• INPUT DATA:

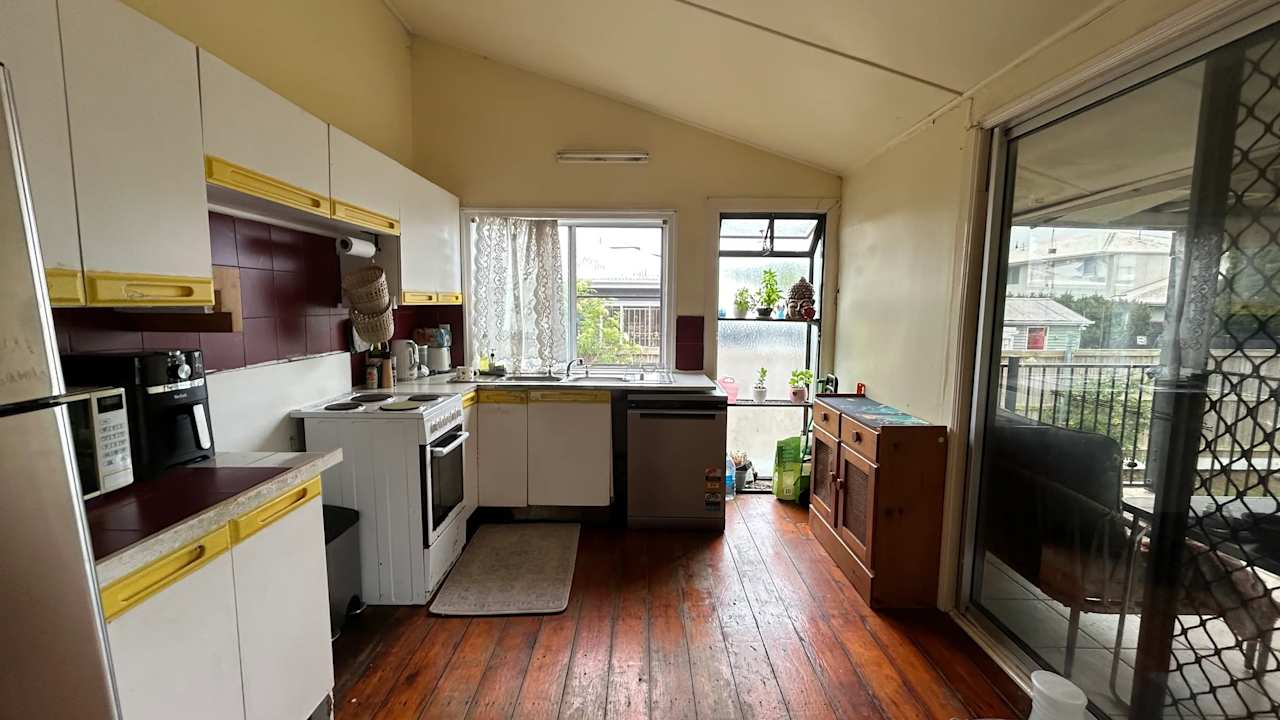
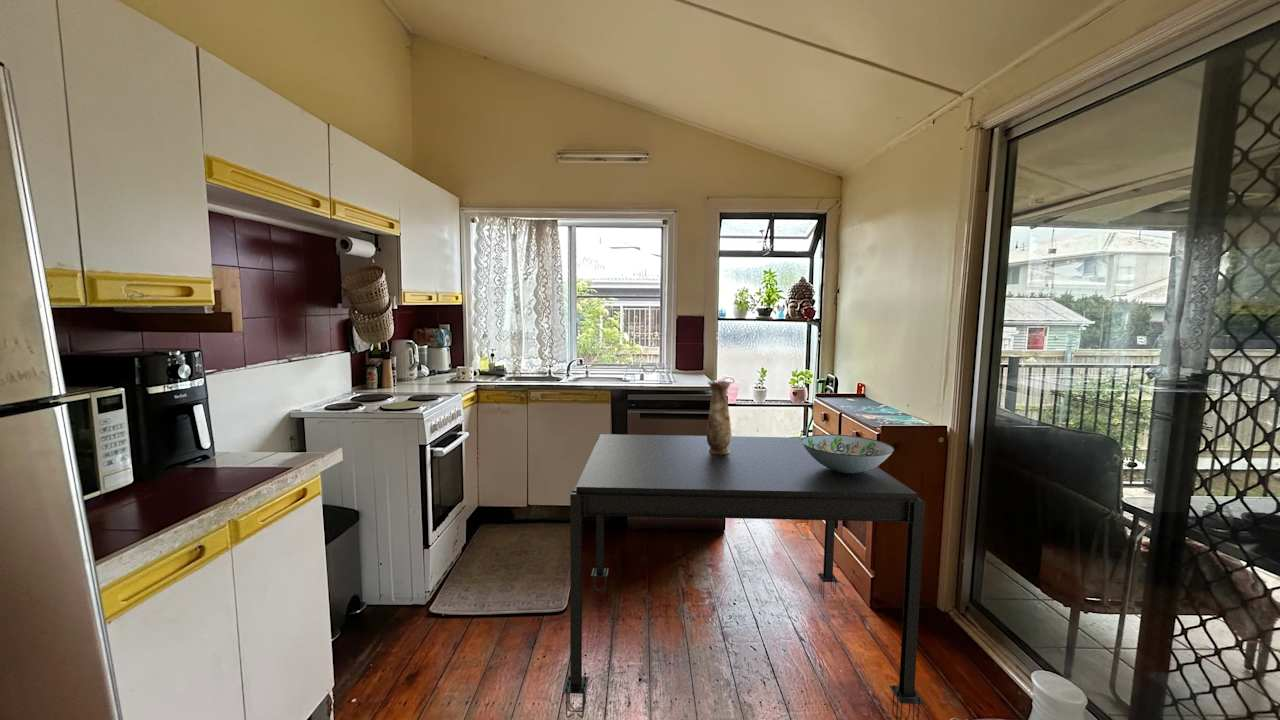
+ decorative bowl [801,433,895,473]
+ vase [706,380,732,454]
+ dining table [562,433,926,720]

• REQUIREMENT:
Reproduce the material above exactly but drop all images.

• ANSWER AREA:
+ decorative bowl [801,433,895,473]
+ vase [706,380,732,454]
+ dining table [562,433,926,720]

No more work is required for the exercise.